La reprise internationale qui se dessine chaque jour un peu plus nettement ne doit pas masquer pour autant le marasme de la consommation intérieure. La modération salariale, la pression fiscale et le gonflement des dépenses contraintes ont ôté au consommateur toute marge de manœuvre. Et devant le manque de certitude au regard de son avenir, celui-ci ne semble toujours pas décidé à puiser dans son épargne. Résultat : une ambiance de quasi-dépression et un arbitrage de crise prolongée qui pèse durablement sur la consommation.
Pour les entreprises, l’impossibilité de répercuter les hausses de prix et de charges fait planer une menace déflationniste. La demande se raréfie, les marges se compriment : avec un effet désastreux sur les emplois et les investissements.
Curieux moment que celui que nous traversons actuellement. Malgré le brouillard certains faits nouveaux commencent cependant à être attestés. Nous sommes passés de la croyance en la fable des crises conjoncturelles de réajustement cyclique à la certitude désormais partagée que nous traversions une « crise systémique ». La distance s’accroît considérablement entre ceux à qui profite la crise parce qu’ils jouent sur le marché mondial et l’économie virtuelle, et ceux qui en sont les victimes parce qu’ils sont restés dans l’économie réelle et perdent leur emploi sans espoir d’en retrouver un autre sous un délai raisonnable. On ne peut donc parler de « déni » français, dû à on ne sait quel refus congénital de regarder l’avenir en face ; mais bien d’une rupture entre deux catégories qui ne partagent plus aucun intérêt commun. Il n’existe plus désormais de compromis social entre les différentes couches de la population. C’est nouveau, et c’est explosif.

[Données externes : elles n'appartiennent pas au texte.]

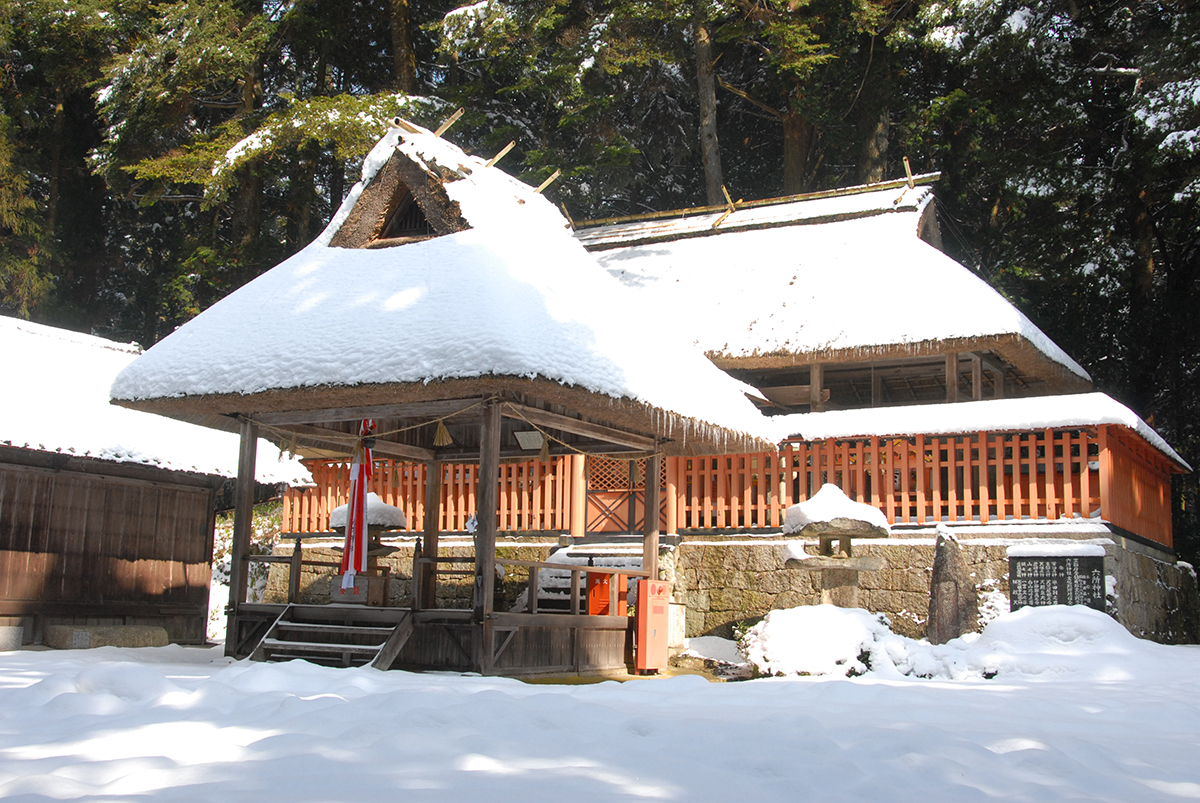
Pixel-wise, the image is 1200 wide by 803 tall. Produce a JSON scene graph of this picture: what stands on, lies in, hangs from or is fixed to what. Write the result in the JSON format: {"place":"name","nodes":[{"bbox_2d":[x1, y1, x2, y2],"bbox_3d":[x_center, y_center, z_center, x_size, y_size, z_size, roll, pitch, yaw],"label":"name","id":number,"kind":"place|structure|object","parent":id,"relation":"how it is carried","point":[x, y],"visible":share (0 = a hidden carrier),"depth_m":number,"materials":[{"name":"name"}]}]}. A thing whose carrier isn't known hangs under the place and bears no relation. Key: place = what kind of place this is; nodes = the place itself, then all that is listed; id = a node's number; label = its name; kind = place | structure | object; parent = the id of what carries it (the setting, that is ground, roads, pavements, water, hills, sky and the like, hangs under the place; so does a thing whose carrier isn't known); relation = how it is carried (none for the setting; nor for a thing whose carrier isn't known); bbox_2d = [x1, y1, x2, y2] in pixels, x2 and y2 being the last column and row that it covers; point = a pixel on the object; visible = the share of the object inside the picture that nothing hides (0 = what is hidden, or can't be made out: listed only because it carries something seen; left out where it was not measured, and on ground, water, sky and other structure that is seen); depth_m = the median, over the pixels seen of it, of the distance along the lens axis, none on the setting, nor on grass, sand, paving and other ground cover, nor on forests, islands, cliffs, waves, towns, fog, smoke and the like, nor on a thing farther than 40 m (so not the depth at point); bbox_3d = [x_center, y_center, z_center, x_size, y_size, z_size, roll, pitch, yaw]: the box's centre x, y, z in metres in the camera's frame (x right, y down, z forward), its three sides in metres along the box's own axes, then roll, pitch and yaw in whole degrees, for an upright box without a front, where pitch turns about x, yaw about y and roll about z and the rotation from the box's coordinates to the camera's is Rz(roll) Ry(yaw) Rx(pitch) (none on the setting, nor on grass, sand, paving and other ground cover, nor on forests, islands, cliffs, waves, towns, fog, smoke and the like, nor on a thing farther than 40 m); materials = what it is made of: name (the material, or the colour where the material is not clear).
{"place":"outdoors","nodes":[
{"label":"outdoors","id":0,"kind":"place"},
{"bbox_2d":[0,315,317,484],"label":"roof snow","id":1,"kind":"structure","parent":0,"point":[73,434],"visible":0.48,"materials":[{"name":"white snow"}]},
{"bbox_2d":[0,312,318,651],"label":"wooden building","id":2,"kind":"structure","parent":0,"point":[200,506],"depth_m":15.24,"materials":[{"name":"brown wood"}]},
{"bbox_2d":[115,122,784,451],"label":"roof snow","id":3,"kind":"structure","parent":0,"point":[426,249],"visible":0.6,"materials":[{"name":"white snow"}]},
{"bbox_2d":[0,635,1199,802],"label":"snowy ground","id":4,"kind":"structure","parent":0,"point":[996,694],"materials":[{"name":"white snow"}]},
{"bbox_2d":[0,625,23,650],"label":"stone block","id":5,"kind":"structure","parent":4,"relation":"on","point":[3,633],"depth_m":13.42,"materials":[{"name":"grey stone"}]},
{"bbox_2d":[44,624,168,649],"bbox_3d":[-5.597,2.688,14.735,0.939,0.296,1.109,-4,-9,29],"label":"stone block","id":6,"kind":"structure","parent":4,"relation":"on","point":[127,635],"depth_m":14.36,"materials":[{"name":"grey stone"}]},
{"bbox_2d":[247,604,415,670],"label":"wooden steps","id":7,"kind":"structure","parent":4,"relation":"on","point":[278,621],"depth_m":11.37,"materials":[{"name":"brown wood"}]},
{"bbox_2d":[112,122,783,675],"bbox_3d":[-1.426,0.100,13.051,5.313,5.194,5.807,-4,-9,29],"label":"pavilion","id":8,"kind":"structure","parent":4,"relation":"on","point":[496,448],"depth_m":11.92,"materials":[{"name":"brown wood"}]},
{"bbox_2d":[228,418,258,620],"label":"wooden pillar","id":9,"kind":"structure","parent":8,"relation":"in","point":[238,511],"depth_m":12.43,"materials":[{"name":"brown wood"}]},
{"bbox_2d":[340,417,375,589],"bbox_3d":[-2.253,0.953,12.193,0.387,1.594,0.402,-4,-9,29],"label":"red banner","id":10,"kind":"object","parent":8,"relation":"hanging from","point":[355,499],"visible":0.92,"depth_m":12.13,"materials":[{"name":"red fabric"}]},
{"bbox_2d":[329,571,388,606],"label":"offering box","id":11,"kind":"object","parent":8,"relation":"on","point":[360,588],"visible":0.72,"depth_m":13.42,"materials":[{"name":"brown wood"}]},
{"bbox_2d":[325,495,405,600],"bbox_3d":[-2.673,1.758,14.674,0.958,1.410,0.943,-4,-9,29],"label":"stone lantern","id":12,"kind":"object","parent":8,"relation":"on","point":[336,513],"visible":0.63,"depth_m":14.53,"materials":[{"name":"grey stone"}]},
{"bbox_2d":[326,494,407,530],"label":"snow cap","id":13,"kind":"object","parent":12,"relation":"on","point":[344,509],"visible":0.51,"depth_m":14.86,"materials":[{"name":"white snow"}]},
{"bbox_2d":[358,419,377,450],"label":"bell","id":14,"kind":"object","parent":8,"relation":"hanging from","point":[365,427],"visible":0.87,"depth_m":11.63,"materials":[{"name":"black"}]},
{"bbox_2d":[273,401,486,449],"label":"straw rope","id":15,"kind":"object","parent":8,"relation":"hanging from","point":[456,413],"visible":0.82,"depth_m":11.50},
{"bbox_2d":[326,146,471,248],"bbox_3d":[-1.809,-1.944,13.599,1.799,1.154,1.931,-4,-9,29],"label":"dormer","id":16,"kind":"object","parent":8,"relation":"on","point":[407,190],"visible":0.63,"depth_m":13.02,"materials":[{"name":"brown wood"}]},
{"bbox_2d":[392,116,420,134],"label":"pole","id":17,"kind":"object","parent":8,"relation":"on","point":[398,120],"visible":0.86,"depth_m":13.88,"materials":[{"name":"brown wood"}]},
{"bbox_2d":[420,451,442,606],"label":"wooden pillar","id":18,"kind":"structure","parent":8,"relation":"in","point":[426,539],"depth_m":13.61,"materials":[{"name":"brown wood"}]},
{"bbox_2d":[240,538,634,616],"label":"wooden railing","id":19,"kind":"object","parent":8,"relation":"attached to","point":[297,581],"visible":0.76,"depth_m":12.42,"materials":[{"name":"brown wood"}]},
{"bbox_2d":[432,418,453,446],"bbox_3d":[-1.367,0.246,11.337,0.200,0.311,0.149,-4,-9,29],"label":"straw tassel","id":20,"kind":"object","parent":8,"relation":"hanging from","point":[445,434],"visible":0.96,"depth_m":11.31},
{"bbox_2d":[432,109,463,137],"bbox_3d":[-1.756,-3.120,14.769,0.390,0.337,0.214,-4,-9,29],"label":"pole","id":21,"kind":"object","parent":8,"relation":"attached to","point":[449,122],"visible":0.96,"depth_m":14.70,"materials":[{"name":"brown wood"}]},
{"bbox_2d":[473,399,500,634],"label":"wooden post","id":22,"kind":"object","parent":8,"relation":"in","point":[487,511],"visible":0.88,"depth_m":10.59,"materials":[{"name":"brown wood"}]},
{"bbox_2d":[484,141,515,168],"bbox_3d":[-1.203,-2.833,15.140,0.422,0.342,0.185,-4,-9,29],"label":"pole","id":23,"kind":"object","parent":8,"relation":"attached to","point":[499,155],"visible":0.95,"depth_m":15.07,"materials":[{"name":"brown wood"}]},
{"bbox_2d":[512,429,545,451],"bbox_3d":[-0.647,0.380,12.241,0.351,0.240,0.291,-4,-9,29],"label":"plaque","id":24,"kind":"object","parent":8,"relation":"attached to","point":[529,445],"visible":0.9,"depth_m":12.22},
{"bbox_2d":[532,170,560,195],"bbox_3d":[-0.682,-2.528,15.329,0.447,0.321,0.150,-4,-9,29],"label":"pole","id":25,"kind":"object","parent":8,"relation":"attached to","point":[548,181],"visible":0.94,"depth_m":15.26,"materials":[{"name":"brown wood"}]},
{"bbox_2d":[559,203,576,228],"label":"pole","id":26,"kind":"object","parent":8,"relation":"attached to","point":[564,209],"visible":0.75,"depth_m":17.25,"materials":[{"name":"brown wood"}]},
{"bbox_2d":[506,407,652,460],"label":"straw rope","id":27,"kind":"object","parent":8,"relation":"hanging from","point":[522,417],"visible":0.8,"depth_m":11.40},
{"bbox_2d":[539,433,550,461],"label":"straw tassel","id":28,"kind":"object","parent":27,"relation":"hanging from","point":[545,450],"visible":0.9,"depth_m":11.27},
{"bbox_2d":[586,569,627,617],"bbox_3d":[0.044,2.032,12.983,0.418,0.682,0.383,-4,-9,29],"label":"red box","id":29,"kind":"object","parent":8,"relation":"on","point":[590,600],"visible":0.66,"depth_m":12.93,"materials":[{"name":"metal"}]},
{"bbox_2d":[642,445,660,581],"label":"wooden post","id":30,"kind":"object","parent":8,"relation":"in","point":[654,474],"visible":0.65,"depth_m":12.81,"materials":[{"name":"brown wood"}]},
{"bbox_2d":[635,580,670,673],"bbox_3d":[0.485,2.071,11.913,0.282,0.848,0.334,-4,-9,29],"label":"red box","id":31,"kind":"object","parent":4,"relation":"on","point":[649,586],"visible":0.98,"depth_m":11.81,"materials":[{"name":"red metal"}]},
{"bbox_2d":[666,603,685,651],"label":"stone block","id":32,"kind":"structure","parent":4,"relation":"on","point":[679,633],"depth_m":13.77,"materials":[{"name":"white stone"}]},
{"bbox_2d":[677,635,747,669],"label":"snow pile","id":33,"kind":"object","parent":4,"relation":"on","point":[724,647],"visible":0.72,"depth_m":12.91,"materials":[{"name":"white snow"}]},
{"bbox_2d":[741,604,906,678],"bbox_3d":[2.116,2.228,11.911,1.589,0.688,1.519,-4,-9,29],"label":"snowy shrub","id":34,"kind":"object","parent":4,"relation":"on","point":[825,626],"visible":0.91,"depth_m":11.50,"materials":[{"name":"white snow"}]},
{"bbox_2d":[926,525,976,642],"bbox_3d":[3.466,1.950,12.837,0.485,1.370,0.475,1,-8,-3],"label":"stone monument","id":35,"kind":"object","parent":4,"relation":"on","point":[945,553],"visible":0.93,"depth_m":12.72,"materials":[{"name":"stone"}]},
{"bbox_2d":[940,604,1182,679],"bbox_3d":[4.438,2.295,12.304,2.663,0.705,2.251,-4,-9,29],"label":"snow mound","id":36,"kind":"object","parent":4,"relation":"on","point":[1008,621],"visible":0.78,"depth_m":11.84,"materials":[{"name":"white snow"}]},
{"bbox_2d":[273,144,1188,645],"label":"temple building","id":37,"kind":"structure","parent":0,"point":[879,361],"depth_m":16.88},
{"bbox_2d":[584,452,666,534],"bbox_3d":[0.353,1.086,16.732,1.502,1.648,0.172,-4,-9,29],"label":"lattice door","id":38,"kind":"structure","parent":37,"relation":"in","point":[625,511],"depth_m":16.72,"materials":[{"name":"wood"}]},
{"bbox_2d":[564,179,1096,401],"bbox_3d":[2.436,-1.542,19.593,8.104,4.190,6.201,-4,-9,29],"label":"roof","id":39,"kind":"structure","parent":37,"relation":"on","point":[794,286],"depth_m":17.42,"materials":[{"name":"white snow"}]},
{"bbox_2d":[714,186,737,227],"bbox_3d":[1.967,-2.973,20.380,0.247,0.728,0.560,-7,-11,42],"label":"pole","id":40,"kind":"object","parent":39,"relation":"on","point":[719,221],"visible":0.89,"depth_m":20.27,"materials":[{"name":"brown wood"}]},
{"bbox_2d":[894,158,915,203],"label":"pole","id":41,"kind":"object","parent":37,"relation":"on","point":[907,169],"visible":0.95,"depth_m":18.57,"materials":[{"name":"brown wood"}]},
{"bbox_2d":[276,526,1197,644],"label":"stone wall","id":42,"kind":"structure","parent":0,"point":[1003,541],"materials":[{"name":"stone"}]},
{"bbox_2d":[283,451,582,535],"bbox_3d":[-2.427,1.226,18.119,4.479,1.193,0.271,-4,-9,29],"label":"wooden fence","id":43,"kind":"object","parent":42,"relation":"attached to","point":[390,495],"visible":0.46,"depth_m":17.87,"materials":[{"name":"red wood"}]},
{"bbox_2d":[520,544,644,612],"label":"stairs","id":44,"kind":"structure","parent":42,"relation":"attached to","point":[600,560],"depth_m":16.00,"materials":[{"name":"stone"}]},
{"bbox_2d":[674,420,1184,545],"bbox_3d":[4.015,0.961,15.652,5.912,1.249,1.760,-4,-9,29],"label":"red fence","id":45,"kind":"object","parent":42,"relation":"attached to","point":[1086,509],"visible":0.64,"depth_m":15.14,"materials":[{"name":"wood"}]},
{"bbox_2d":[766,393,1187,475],"label":"roof snow","id":46,"kind":"structure","parent":0,"point":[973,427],"visible":0.54,"materials":[{"name":"white snow"}]},
{"label":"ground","id":47,"kind":"structure","parent":0},
{"bbox_2d":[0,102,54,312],"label":"tree","id":48,"kind":"object","parent":47,"relation":"on","point":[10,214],"visible":0.72,"depth_m":26.74,"materials":[{"name":"plant"}]},
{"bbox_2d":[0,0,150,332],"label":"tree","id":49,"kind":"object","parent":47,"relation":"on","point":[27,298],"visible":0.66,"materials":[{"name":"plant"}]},
{"bbox_2d":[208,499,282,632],"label":"shrub","id":50,"kind":"object","parent":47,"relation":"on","point":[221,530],"visible":0.29,"depth_m":19.71,"materials":[{"name":"green plant"}]},
{"bbox_2d":[85,0,437,339],"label":"tree","id":51,"kind":"object","parent":47,"relation":"on","point":[341,118],"visible":0.62,"depth_m":29.00,"materials":[{"name":"plant"}]},
{"bbox_2d":[388,0,417,93],"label":"tree","id":52,"kind":"object","parent":47,"relation":"on","point":[402,62],"visible":0.27,"depth_m":30.83,"materials":[{"name":"brown wood"}]},
{"bbox_2d":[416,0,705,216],"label":"tree","id":53,"kind":"object","parent":47,"relation":"on","point":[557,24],"visible":0.6,"depth_m":28.08,"materials":[{"name":"plant"}]},
{"bbox_2d":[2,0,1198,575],"label":"forest","id":54,"kind":"object","parent":47,"relation":"on","point":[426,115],"visible":0.33,"materials":[{"name":"wood"}]},
{"bbox_2d":[691,5,724,207],"bbox_3d":[2.293,-6.598,28.370,2.612,16.915,3.539,0,-8,4],"label":"tree","id":55,"kind":"object","parent":47,"relation":"on","point":[710,127],"visible":0.54,"depth_m":28.05,"materials":[{"name":"brown"}]},
{"bbox_2d":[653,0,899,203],"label":"tree","id":56,"kind":"object","parent":47,"relation":"on","point":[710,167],"visible":0.8,"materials":[{"name":"plant"}]},
{"bbox_2d":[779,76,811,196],"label":"tree","id":57,"kind":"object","parent":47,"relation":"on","point":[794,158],"visible":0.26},
{"bbox_2d":[780,485,890,609],"bbox_3d":[2.283,1.736,12.728,1.098,1.803,1.069,-4,-9,29],"label":"stone lantern","id":58,"kind":"object","parent":47,"relation":"on","point":[863,527],"visible":0.93,"depth_m":12.55,"materials":[{"name":"stone"}]},
{"bbox_2d":[784,483,889,533],"bbox_3d":[2.358,1.085,12.937,1.127,0.560,1.119,-4,-9,29],"label":"snow cap","id":59,"kind":"object","parent":58,"relation":"on","point":[820,516],"visible":0.79,"depth_m":12.56,"materials":[{"name":"white snow"}]},
{"bbox_2d":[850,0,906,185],"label":"tree","id":60,"kind":"object","parent":47,"relation":"on","point":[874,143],"visible":0.51,"depth_m":29.36,"materials":[{"name":"brown plant"}]},
{"bbox_2d":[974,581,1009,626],"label":"shrub","id":61,"kind":"object","parent":47,"relation":"on","point":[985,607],"visible":0.53,"depth_m":13.17,"materials":[{"name":"white plant"}]},
{"bbox_2d":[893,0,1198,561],"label":"tree","id":62,"kind":"object","parent":47,"relation":"on","point":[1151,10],"visible":0.6,"depth_m":25.64,"materials":[{"name":"plant"}]},
{"bbox_2d":[1006,546,1106,612],"bbox_3d":[4.477,2.019,12.736,1.014,1.122,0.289,0,-8,10],"label":"sign","id":63,"kind":"object","parent":47,"relation":"on","point":[1027,567],"visible":0.83,"depth_m":12.68,"materials":[{"name":"stone"}]}
]}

Une situation d’inégalités grandissantes d’autant plus préoccupante que de plus en plus d’études révèlent que la France n’est pas ce modèle social généreux que l’on prétend. Le système socio-fiscal s’avère en fait peu redistributif au regard de nombreux pays. Le transfert monétaire des catégories aisées vers les plus modestes y est moins élevé qu’ailleurs. Les classes moyennes supérieures contribuent davantage à l’impôt que les 10% de la population les plus aisés ; tandis que les classes moyennes inférieures sont peu soutenues, contrairement à ce que l’on observe en Finlande, en Suède, en Italie… mais aussi en Irlande et au Royaume-Uni !

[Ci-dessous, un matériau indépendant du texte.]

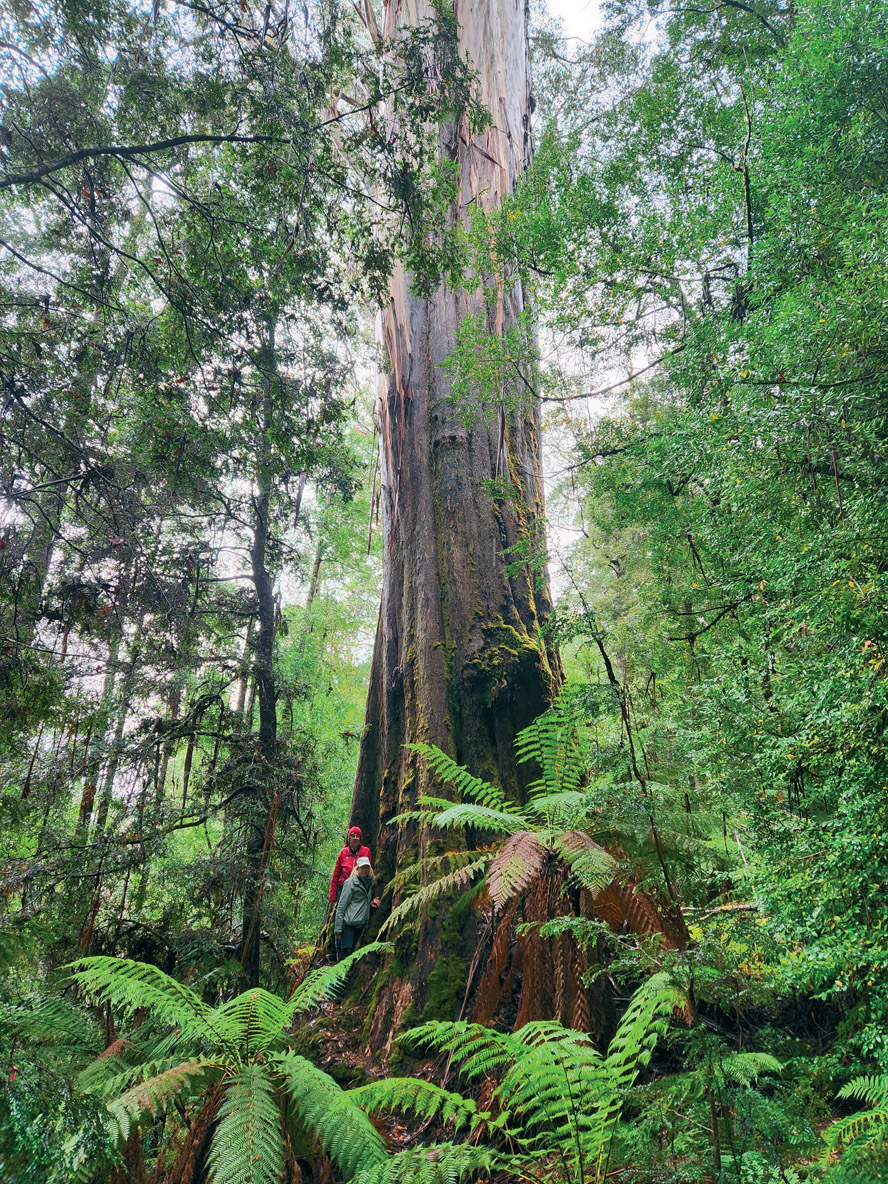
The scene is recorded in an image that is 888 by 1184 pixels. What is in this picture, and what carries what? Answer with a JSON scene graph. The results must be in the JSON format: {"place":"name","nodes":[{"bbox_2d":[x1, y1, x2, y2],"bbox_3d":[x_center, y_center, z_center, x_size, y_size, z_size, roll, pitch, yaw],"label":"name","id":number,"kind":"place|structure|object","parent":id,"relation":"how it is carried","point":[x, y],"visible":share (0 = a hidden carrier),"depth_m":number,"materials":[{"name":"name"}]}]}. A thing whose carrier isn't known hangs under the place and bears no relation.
{"place":"outdoors","nodes":[
{"label":"outdoors","id":0,"kind":"place"},
{"bbox_2d":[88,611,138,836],"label":"tree","id":1,"kind":"object","parent":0,"point":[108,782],"visible":0.28,"depth_m":13.22,"materials":[{"name":"brown"}]},
{"bbox_2d":[0,1,676,644],"label":"sky","id":2,"kind":"structure","parent":0,"point":[603,386],"materials":[{"name":"white"}]},
{"bbox_2d":[82,951,871,1183],"label":"forest floor","id":3,"kind":"structure","parent":0,"point":[398,1133],"materials":[{"name":"brown"}]},
{"bbox_2d":[0,979,126,1183],"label":"fern","id":4,"kind":"object","parent":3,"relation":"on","point":[62,1023],"visible":0.94,"depth_m":3.88,"materials":[{"name":"green plant"}]},
{"bbox_2d":[60,954,397,1181],"bbox_3d":[-1.155,2.777,4.126,2.267,1.458,2.359,1,-17,-2],"label":"fern","id":5,"kind":"object","parent":3,"relation":"on","point":[247,1088],"visible":0.97,"depth_m":4.03,"materials":[{"name":"green plant"}]},
{"bbox_2d":[0,0,461,999],"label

La question des inégalités a été récemment relancée, non par quelque gauchiste exalté, mais par les instances économiques les plus sérieuses. Que ce soit dans l’enceinte du FMI ou dans le cénacle de Davos, on commence en effet sérieusement à s’interroger : et si les inégalités pesaient sur l’efficacité même de l’économie ? Dans son rapport de février dernier intitulé « Redistribution, Inégalité et Croissance », le FMI affirmait par exemple que les inégalités étaient une cause déterminante de la permanence de la crise. Et qu’à l’inverse, un niveau approprié de redistribution aurait une incidence bénéfique sur le retour de la croissance.
Au chômage de masse apparu dans les années 80 est venu s’ajouter, depuis la crise des emprunts toxiques américains de 2007, le poids de la dette. Rembourser la dette, c’est plus de chômage donc plus de dette. A ce niveau d’absurdité, ce n’est plus de l’économie, c’est un sketch à la Raymond Devos ! Pris en tenaille entre ces deux impératifs inconciliables, le système est tout bonnement en train de s’effondrer sur lui-même. La seule issue consisterait à « penser en dehors de la boîte ». Quel sera donc le deus ex machina ? Le dénouement n’est peut-être pas si lointain. Poussée par l’innovation, une véritable « troisième révolution industrielle » est en effet en train de se profiler. Dans un bel exemple de mobilisation et de mutualisation des compétences, toute la région Nord-Pas de Calais s’active actuellement à donner corps aux thèses de Jeremy Rifkin sur la transition écologique (à partir d’une synergie entre énergies renouvelables et technologies Internet). C’est sans doute la grande chance dans l’histoire chaotique des hommes que de n’avoir jamais achevé un cycle d’évolution avant d’avoir inventé l’outil lui permettant de s’adapter au cycle suivant. Tel est ce qui est en train de se passer sous nos yeux. Nous sommes sortis du XXe siècle, qui aura certes été le plus violent de tous, mais munis d’une connexion Internet !
Après des décennies de soumission inconditionnelle au dogme de la dérégulation, la soudaine prise en compte de la question des inégalités par les analyses officielles marque un tournant fondamental dans la pensée économique dominante. Quant à la perspective d’une troisième révolution industrielle, elle offre un cadre inédit pour repenser à nouveaux frais les rapports entre pacte social et compétitivité soutenable. Une nouvelle aventure à écrire.